▸ **ORDEM DE TRABALHO 1**:
Responda a estas perguntas sobre o texto sobre a Cruz:
(a) Quantas árvores o Senhor Deus plantou no Paraíso?
(b) Que poder a primeira árvore dava ao homem?
(c) A Vida divina seria uma conquista humana ou um dom de Deus?
▸ **ORDEM DE TRABALHO 2**:
Por favor, dê continuidade ao texto sobre a Cruz, começando logo após a última frase apresentada.

::: TEXTO FORNECIDO

A Cruz do Senhor e o Senhor da Cruz – deveríamos ver aí a sabedoria e o poder do nosso Deus, que com força divina destroça o pecado e a morte com Seu amor até a Cruz e com sabedoria surpreendente revela a insensatez da pura lógica humana... 
Nós, cristãos, deveríamos compreender a linguagem da Cruz, inscrita no coração do mundo, no coração da história, no coração da nossa própria vida... E, no entanto, também a nós, a Cruz escandaliza e também nós tanta vez não conseguimos compreender sua lógica salvadora!

A Cruz, a Cruz!

Lembra, caro Irmão, do Paraíso? Recorda-se das duas árvores plantadas pelo Senhor Deus?
A primeira era aquela que dava ao homem o poder de ser como Deus, senhor do bem e do mal. O homem poderia decidir não simplesmente fazer o bem e o mal, mas, muito mais ainda, decidir o que é bem e o que é mal, transformar o mal em bem e o bem em mal! É a nossa tentação fundamental – e tantas vezes fazemos isto na nossa vida, quando optamos pelo mal e, disfarçadamente, chamamo-lo bem! A outra árvore era a da Vida. Atenção para esta árvore; seu sentido é profundo!

Mesmo tendo criado o homem perfeito, Deus ainda lhe daria Sua plenitude dando-lhe a Vida divina, a plenitude de uma Vida de eterna e plena bem-aventurança, aquela Vida que ainda hoje é o desejo e a saudade do nosso coração. Mas, esta Vida – como tudo na nossa existência – seria dom de Deus, não simples conquista humana, que pensa poder estender a mão e tudo pegar... O homem receberia essa Vida gratuitamente, como dom, se não tivesse tentado tomar o lugar de Deus, querendo ser senhor do bem e do mal... Mas tentou, teimou, quis, quer ser como Deus... Resultado: ao invés da Vida, a morte, o coração ferido, a vida capenga, medrosa, frágil, que experimentamos na nossa existência...

Quanto à árvore da Vida, o caminho foi fechado para que o homem não pudesse, presunçosamente, comer seu fruto – Deus fechou o caminho... E o homem procura a Vida: vai à lua, a Marte, ao fundo do mar, ao coração da matéria, vasculha as galáxias, penetra no inconsciente e nas camadas mais profundas do psiquismo e não encontra esta árvore e não pode comer do seu fruto, que lhe daria a Vida plena, beata, feliz, divina, pela qual tanta anseia, mesmo quando insiste em dizer que não a deseja...

Mas, Deus (bendita seja a Sua bondade, o Seu amor, a Sua misericórdia), livremente nos abriu o caminho para esta árvore de Vida, gratuitamente nos ofereceu o seu fruto! Quem comer dele vive da Vida divina, quem provar dele vence a Morte, quem dele se alimentar tem a Vida eterna.

Que árvore? Que fruto?

::::::
::: ENTRADAS FORNECIDAS

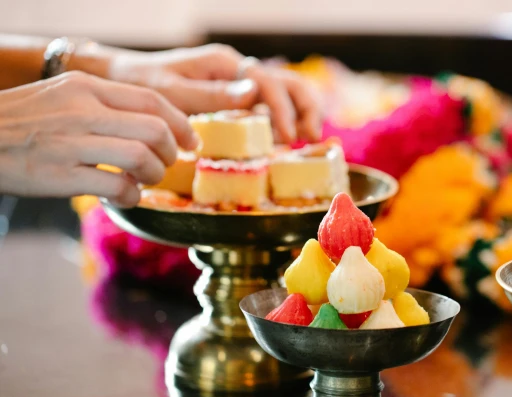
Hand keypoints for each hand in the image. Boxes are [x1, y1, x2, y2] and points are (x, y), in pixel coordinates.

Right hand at [0, 71, 197, 206]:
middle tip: (166, 165)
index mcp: (86, 87)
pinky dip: (131, 196)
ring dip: (153, 175)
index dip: (180, 124)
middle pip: (154, 130)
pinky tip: (126, 196)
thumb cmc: (24, 120)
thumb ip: (105, 104)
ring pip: (141, 158)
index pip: (152, 100)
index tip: (190, 141)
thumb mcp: (63, 95)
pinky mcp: (62, 175)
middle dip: (170, 153)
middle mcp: (82, 111)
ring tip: (144, 180)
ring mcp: (72, 143)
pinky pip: (117, 188)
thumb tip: (155, 124)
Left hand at [105, 44, 322, 142]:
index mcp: (224, 63)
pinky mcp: (235, 96)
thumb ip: (212, 94)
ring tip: (305, 138)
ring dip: (300, 112)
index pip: (267, 82)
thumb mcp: (172, 93)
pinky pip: (270, 104)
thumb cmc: (143, 85)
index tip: (286, 136)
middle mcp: (236, 69)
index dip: (282, 109)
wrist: (122, 79)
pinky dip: (285, 118)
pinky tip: (286, 138)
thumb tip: (253, 93)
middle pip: (287, 82)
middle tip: (310, 137)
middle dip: (305, 107)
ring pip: (284, 91)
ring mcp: (238, 82)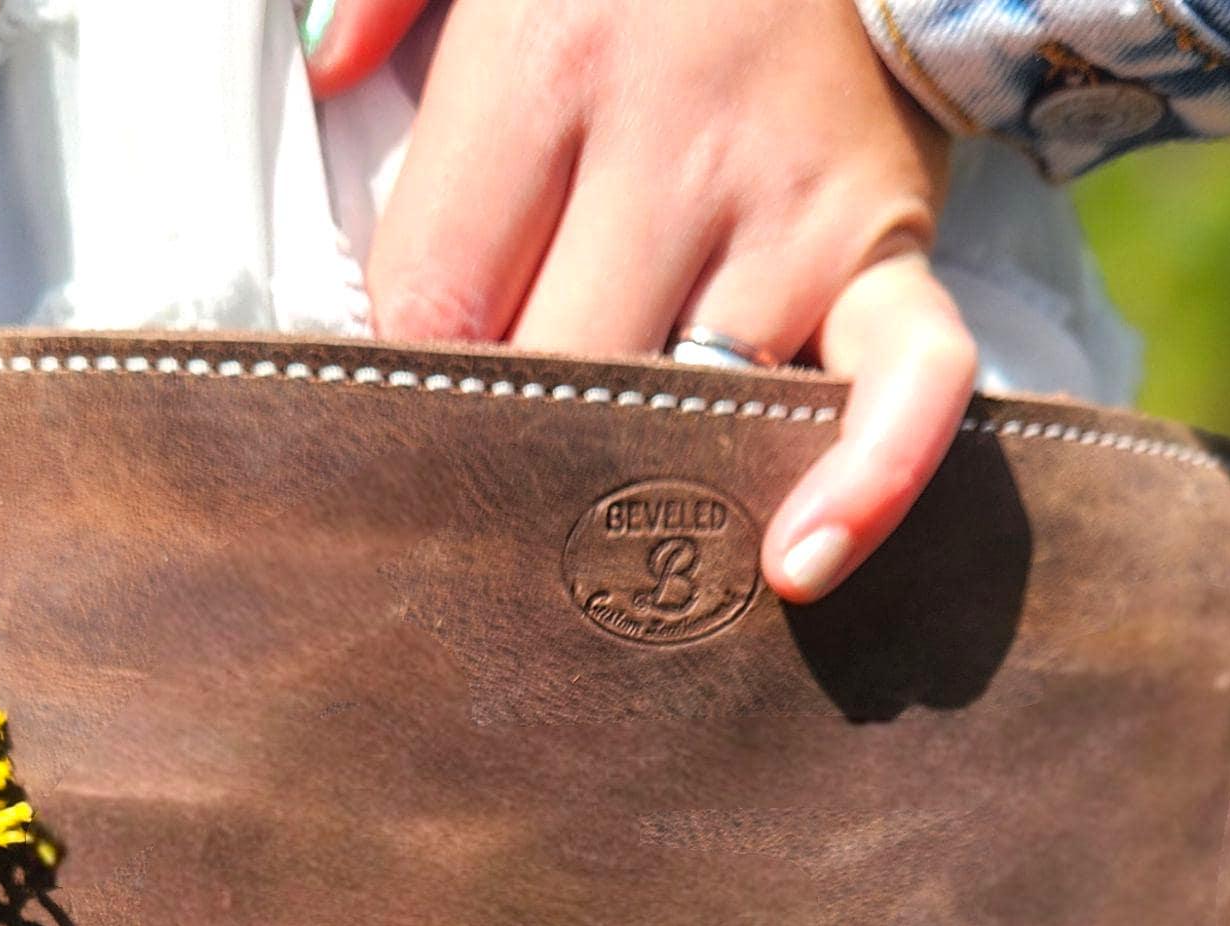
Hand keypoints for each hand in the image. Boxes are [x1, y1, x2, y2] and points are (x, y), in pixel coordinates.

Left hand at [308, 0, 977, 603]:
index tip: (399, 416)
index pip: (435, 295)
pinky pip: (905, 389)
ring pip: (688, 411)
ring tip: (595, 559)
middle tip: (482, 501)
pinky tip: (800, 564)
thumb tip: (324, 72)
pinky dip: (867, 484)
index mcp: (554, 58)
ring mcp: (791, 216)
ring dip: (638, 491)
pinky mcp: (888, 256)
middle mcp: (676, 148)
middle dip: (505, 449)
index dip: (401, 383)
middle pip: (551, 376)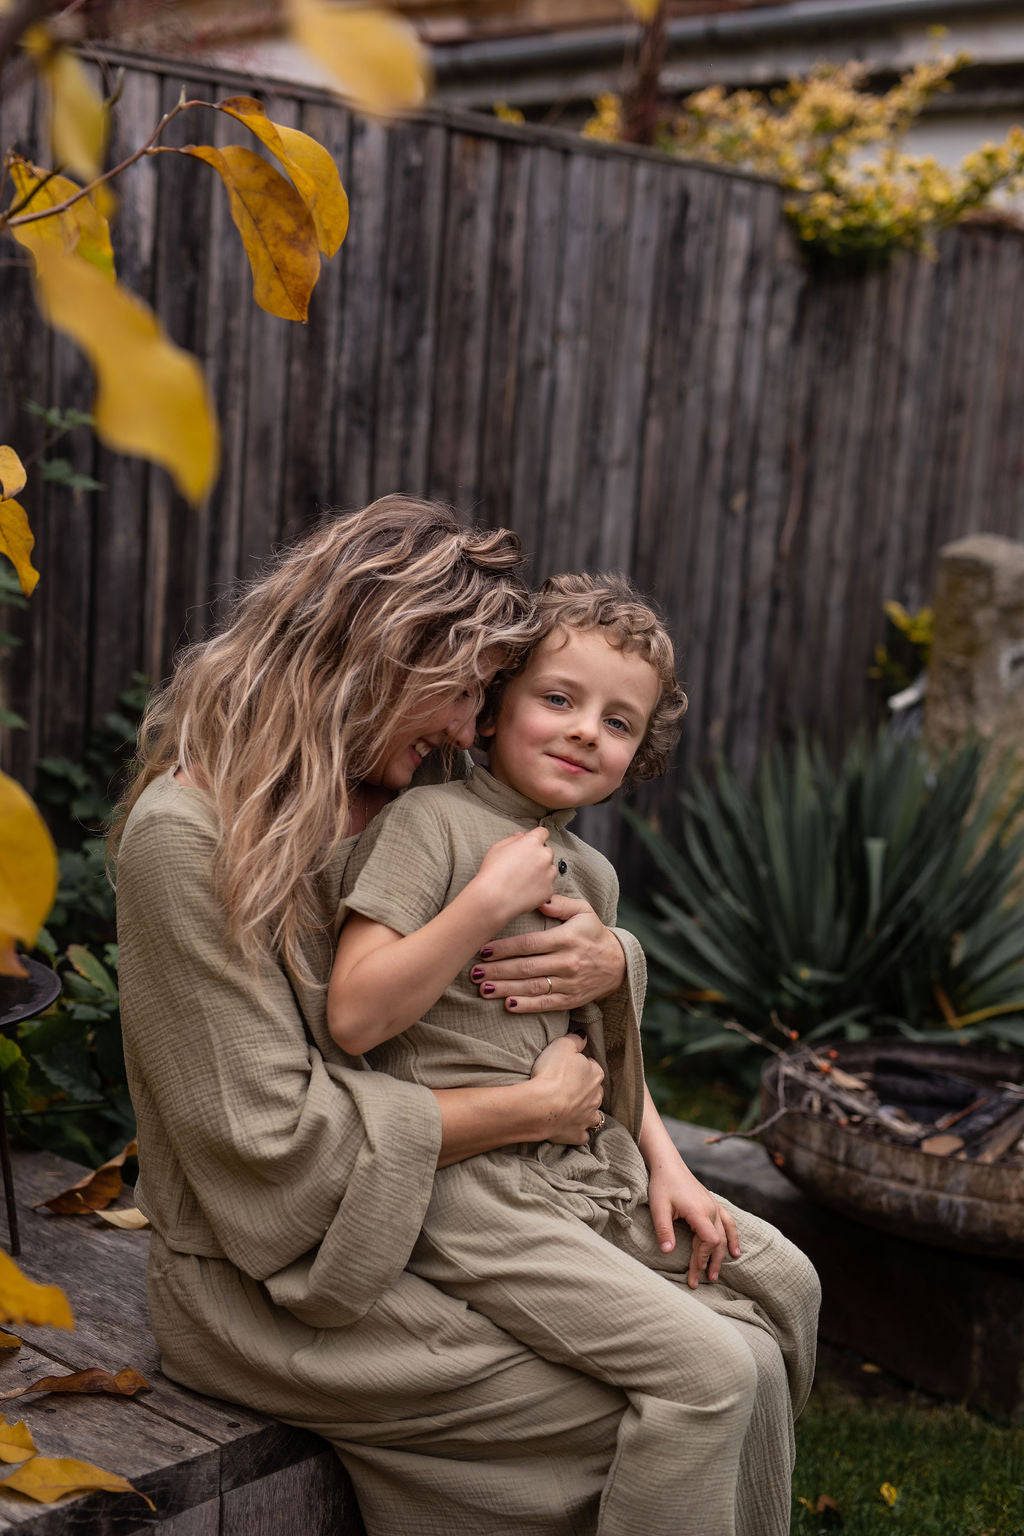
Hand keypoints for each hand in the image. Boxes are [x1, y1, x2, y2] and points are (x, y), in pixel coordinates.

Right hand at [472, 829, 555, 925]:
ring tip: (524, 880)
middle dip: (538, 857)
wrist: (493, 898)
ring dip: (542, 872)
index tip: (535, 843)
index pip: (543, 833)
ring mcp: (548, 874)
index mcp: (532, 842)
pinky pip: (547, 886)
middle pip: (547, 852)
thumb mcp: (497, 848)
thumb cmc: (492, 872)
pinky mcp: (549, 890)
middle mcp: (544, 856)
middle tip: (523, 866)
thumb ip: (513, 839)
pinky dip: (540, 888)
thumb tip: (521, 836)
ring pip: (550, 869)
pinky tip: (525, 890)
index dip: (538, 837)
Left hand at [473, 895, 626, 1011]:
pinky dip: (527, 1005)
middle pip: (526, 967)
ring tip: (483, 988)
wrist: (619, 964)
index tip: (483, 950)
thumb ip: (561, 904)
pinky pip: (546, 1003)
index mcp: (566, 938)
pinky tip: (508, 1004)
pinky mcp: (571, 999)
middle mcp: (567, 961)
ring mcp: (569, 983)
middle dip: (498, 970)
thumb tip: (539, 900)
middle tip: (474, 972)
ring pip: (532, 986)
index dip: (505, 948)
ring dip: (506, 988)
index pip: (529, 944)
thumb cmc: (594, 933)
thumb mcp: (584, 911)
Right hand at [527, 1034, 605, 1145]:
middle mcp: (597, 1096)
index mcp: (595, 1074)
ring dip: (586, 1111)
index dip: (580, 1066)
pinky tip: (569, 1126)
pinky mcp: (577, 1134)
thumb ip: (575, 1039)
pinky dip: (578, 1131)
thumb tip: (583, 1036)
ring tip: (570, 1108)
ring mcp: (588, 1117)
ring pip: (593, 1114)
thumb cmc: (552, 1073)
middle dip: (584, 1089)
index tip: (568, 1068)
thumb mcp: (562, 1045)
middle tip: (566, 1086)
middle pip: (594, 1090)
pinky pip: (582, 1134)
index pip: (592, 1067)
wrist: (542, 1106)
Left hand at [647, 1158, 740, 1288]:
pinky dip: (733, 1239)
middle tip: (702, 1281)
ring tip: (715, 1275)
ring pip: (724, 1235)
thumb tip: (667, 1252)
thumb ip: (663, 1230)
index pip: (710, 1240)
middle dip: (710, 1263)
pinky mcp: (713, 1204)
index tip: (694, 1269)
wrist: (668, 1164)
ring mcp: (714, 1206)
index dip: (704, 1257)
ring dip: (721, 1256)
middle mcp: (711, 1209)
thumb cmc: (662, 1185)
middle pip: (717, 1242)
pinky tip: (735, 1252)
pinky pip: (728, 1223)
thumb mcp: (658, 1207)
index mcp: (699, 1211)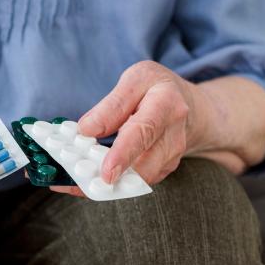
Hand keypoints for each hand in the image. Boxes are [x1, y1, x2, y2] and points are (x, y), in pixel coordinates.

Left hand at [77, 61, 198, 185]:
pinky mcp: (165, 168)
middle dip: (116, 177)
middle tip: (85, 181)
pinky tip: (95, 180)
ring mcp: (172, 154)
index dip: (124, 154)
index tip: (106, 172)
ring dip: (112, 184)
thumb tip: (87, 129)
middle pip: (147, 163)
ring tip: (82, 181)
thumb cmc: (154, 88)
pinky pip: (138, 181)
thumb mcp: (134, 80)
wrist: (183, 102)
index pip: (144, 131)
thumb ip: (112, 104)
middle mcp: (174, 133)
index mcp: (165, 103)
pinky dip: (116, 184)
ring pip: (142, 178)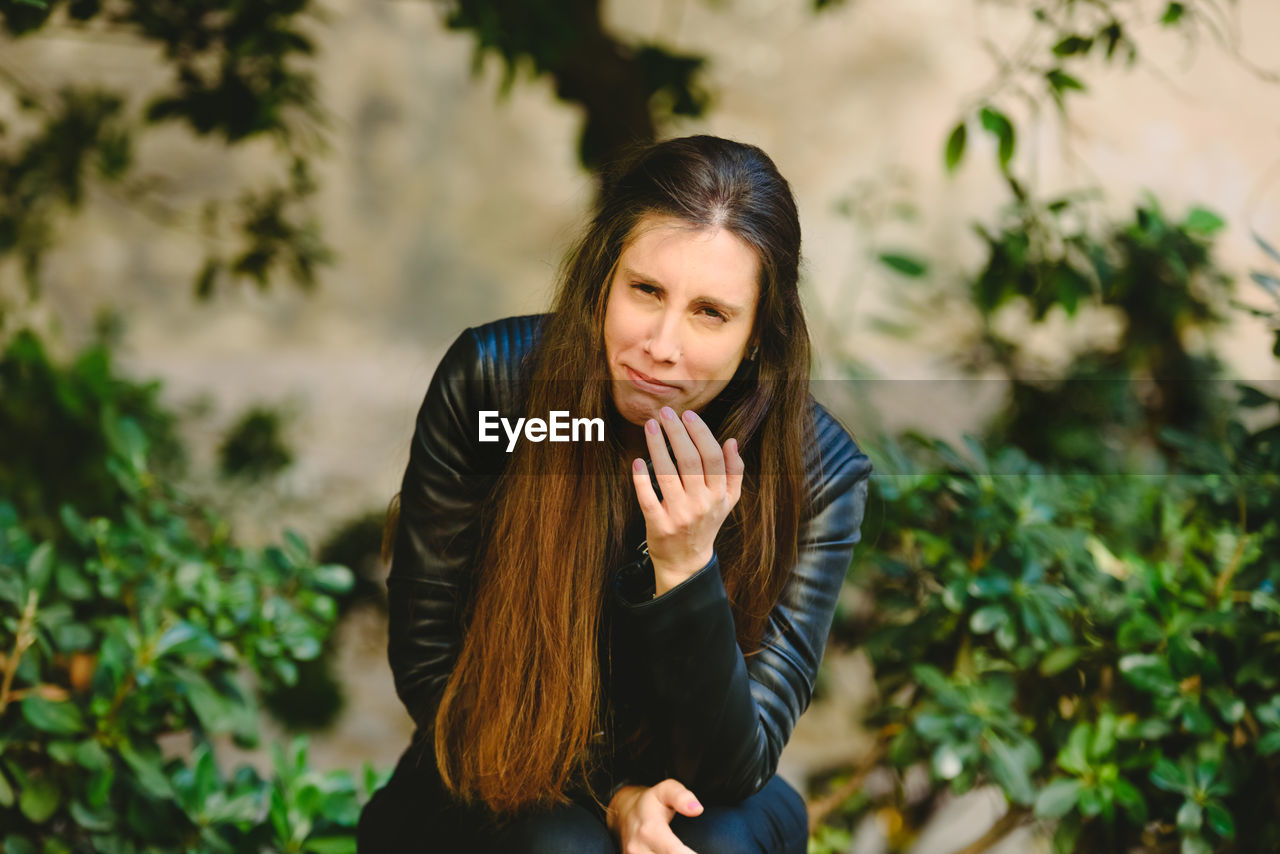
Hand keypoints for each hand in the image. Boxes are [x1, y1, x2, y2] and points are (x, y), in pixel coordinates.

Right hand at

::::::

▸ **RESULTADO 1**:
(a) Duas.
(b) O poder de ser como Deus, senhor do bem e do mal.
(c) Um dom de Deus.

▸ **RESULTADO 2**:
Tu, Jesus, és o Fruto de Vida eterna: quem comer de Ti viverá! E a árvore da Vida, a árvore que dá esse Fruto bendito, é a Tua cruz!
Eis o mistério que adoramos na Exaltação da Santa Cruz: a árvore da Vida é a Tua Cruz, Senhor!
Em Ti, temos a Vida, em Ti, somos saciados de eternidade, em Ti, a morte é vencida de modo definitivo!
A Ti a glória para sempre, ó Poder de Deus, ó Sabedoria do Pai, que desmoraliza o escândalo dos judeus e a tolice dos gentios!


sábado, 14 de setembro de 2019

A árvore da Vida é a Tua Cruz, ó Senhor!

Hoje, a Igreja celebra a Festa da Exaltação da Santa Cruz.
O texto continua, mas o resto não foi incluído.